Passa agora um ano sobre a manifestação Unite the Right realizada em Charlottesville, nos Estados Unidos. O evento juntou a extrema-direita americana, os racistas e os saudosistas da Confederação e foi marcado pela morte de uma activista anti-racismo. Essa foi a hora definidora do Partido Republicano face a Trump: aceitou os eventos e a resposta. O sistema político contemporizou com extremistas, integrou-os no seu quotidiano e abriu portas à sua normalização.
Recordemos os factos. As forças policiais protegiam os manifestantes de extrema-direita da contra-manifestação de activistas. Se provocados pelos nazis, os polícias não reagiam, com uma complacência atípica. Um dos nazis americanos atropelou dezenas de activistas, feriu 19, assassinou uma mulher. Trump condenou a alegada violência dos dois lados, repetiu que havia pessoas boas em ambos os lados, fazendo equivaler organizações racistas, cujos membros advogam tudo o que é contrário à democracia, à tolerância e à inclusão (e que acabavam de assassinar uma mulher) e activistas que os denunciam e combatem de modo pacífico.
Na imprensa e nas redes sociais, o coro de vozes indignadas com o evento e com a reacção oficial da Casa Branca levaram a um recuo tímido. Mas não houve consequências, nem alteração de programa. Para os republicanos, era possível viver com este presidente, desde que o Obamacare caísse, os cortes nos impostos dos ricos avançassem e a composição do Supremo Tribunal fosse alterada de forma radical.
A repetição da manifestação da extrema-direita, este ano em Washington, juntou menos de 40 pessoas e milhares de contra-manifestantes. Mas Trump já institucionalizou um apelo ao nativismo e um discurso de medo e de ódio contra os novos imigrantes. A separação traumática de famílias migrantes, o encarceramento de crianças junto da fronteira e a multiplicação de incidentes entre civis que se sentem à-vontade para atacar minorias étnicas mostra que estas forças não precisam de tomar as ruas para fazer aplicar a sua agenda.
Sempre houve tensão étnica na América. Mas a vitória do movimento dos direitos civis tornou-a contida, ilegítima, condenada. O problema de ter ao comando da superpotência um homem como Trump é que o normal mudou de lugar. O extremista é agora admissível; o que era humano, educado, corrente passou a chamar-se ‘ditadura do politicamente correcto’. Legitimada como ideologia oficial, normalizada, é aplicada por qualquer cidadão que a perfilhe, não precisa de mandante oficial.

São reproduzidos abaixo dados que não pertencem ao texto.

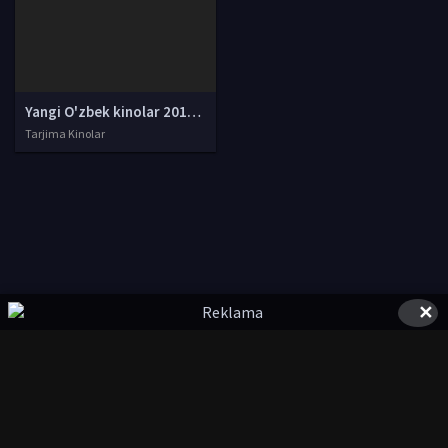
Yangi O'zbek kinolar 2010-2011-2012-2013-2014-2015-2016-2017-2018-2019-2020-2021-2022-2023-2024-2025 O'zbek tilida Uzbek tarjima Full HD
Tarjima Kinolar
✕
© 2020-2026 UZSTUDIO.TV, Права на фильмы принадлежат их
авторам.
kinolarcom@mail.ru
|
@UzStudioTvbot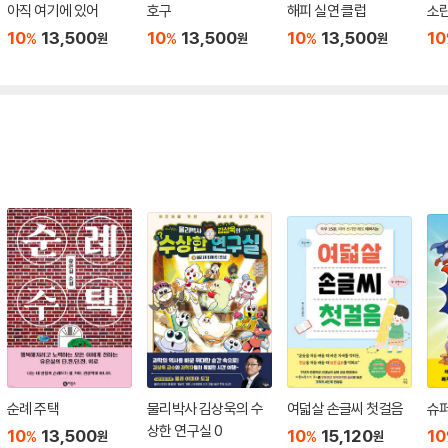
아직 여기에 있어
호구
해피 실연 클럽
소
10
13,500
10
13,500
10
13,500
10
%
%
%
원
원
원
순례 주택
물리박사 김상욱의 수
여덟살 손글씨 첫걸음
슈퍼
상한 연구실 0
10
13,500
10
15,120
10
%
%
원
원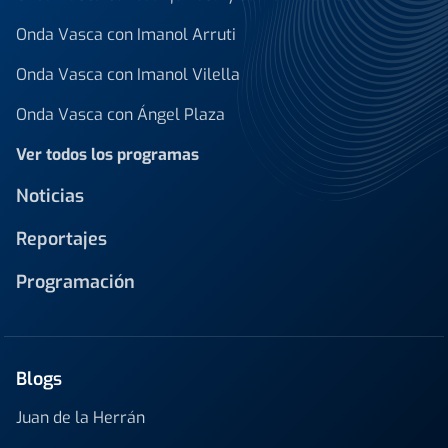
Onda Vasca con Imanol Arruti
Onda Vasca con Imanol Vilella
Onda Vasca con Ángel Plaza
Ver todos los programas
Noticias
Reportajes
Programación
Blogs
Juan de la Herrán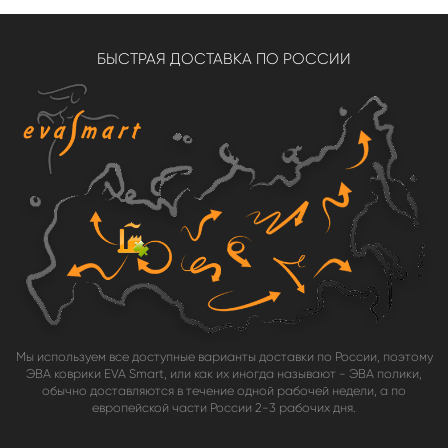
БЫСТРАЯ ДОСТАВКА ПО РОССИИ
Мы используем все доступные варианты доставки по России, поэтому
ЭВА коврики EVA Smart, или как их иногда называют - ЭВА полики,
обычно доставляются в течение одной рабочей недели, а по
европейской части России 2-3 рабочих дня.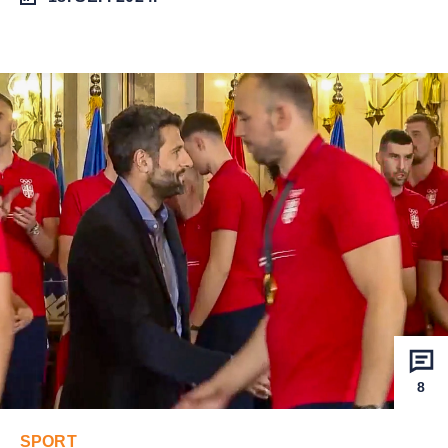
8
SPORT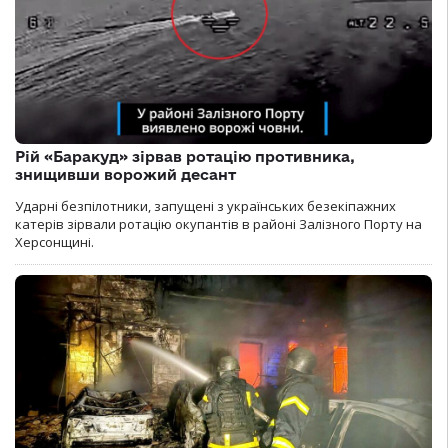
Рій «Баракуд» зірвав ротацію противника,
знищивши ворожий десант
Ударні безпілотники, запущені з українських безекіпажних
катерів зірвали ротацію окупантів в районі Залізного Порту на
Херсонщині.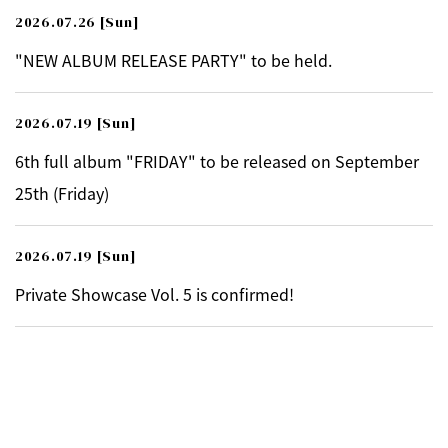
2026.07.26
[Sun]
"NEW ALBUM RELEASE PARTY" to be held.
2026.07.19
[Sun]
6th full album "FRIDAY" to be released on September
25th (Friday)
2026.07.19
[Sun]
Private Showcase Vol. 5 is confirmed!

Do lado de cá do Atlântico, há muito tempo que forças fascizantes europeias exploram as contradições dos sistemas políticos liberais e as desigualdades sociais e económicas, agitam temas securitários, lançam o descrédito sobre as instituições e imputam responsabilidades pelas situações a grupos humanos mais frágeis (imigrantes, refugiados, minorias étnicas e religiosas).
Eleição após eleição, o seu discurso contaminou o resto do espectro político, alterou o foco do debate e das prioridades políticas. Com eficácia, viram algumas das suas agendas tomar espaço nos programas de candidatos e partidos de direita moderada, que apanharam a boleia do populismo em vez de abordarem as causas reais dos problemas.
Onde a tradição política democrática era mais recente e mais frágil, estas forças avançaram rapidamente, tornaram-se governo. Mas mesmo onde ainda não conseguiram, estão implantadas em parlamentos e condicionam as políticas para refugiados, imigração e integração europeia.
O caso paradigmático de Marine le Pen, que é mestre na matização do discurso e ocultação dos aspectos mais gravosos da sua ideologia, revela bem a eficácia do processo de grande normalização política da extrema-direita europeia. O recente convite que a Web Summit lhe fez (e entretanto retirou) é um sinal grave desse processo.
Não surpreende que Steve Bannon se empenhe na criação de uma organização internacional para articular os grupos e partidos de extrema-direita na Europa. Ele sabe que um crescimento destas forças no Parlamento Europeu acentuaria as divisões internas e poderia dar o golpe que o Brexit não gerou.
Mas a criação de uma internacional fascista e a desagregação da União Europeia não são fins em si mesmos. O elo mais fraco são os Estados individuais, cuja democracia, segurança e progresso económico e social dependem, mais do que alguns admitem, da integração mútua que, até ao impacto perverso do euro, tem sido o melhor antídoto à pobreza, à demagogia e à tentação autoritária que quase sempre as segue. As próximas eleições europeias podem bem ser o momento definidor do futuro europeu.
O autor escreve de acordo com a antiga ortografia.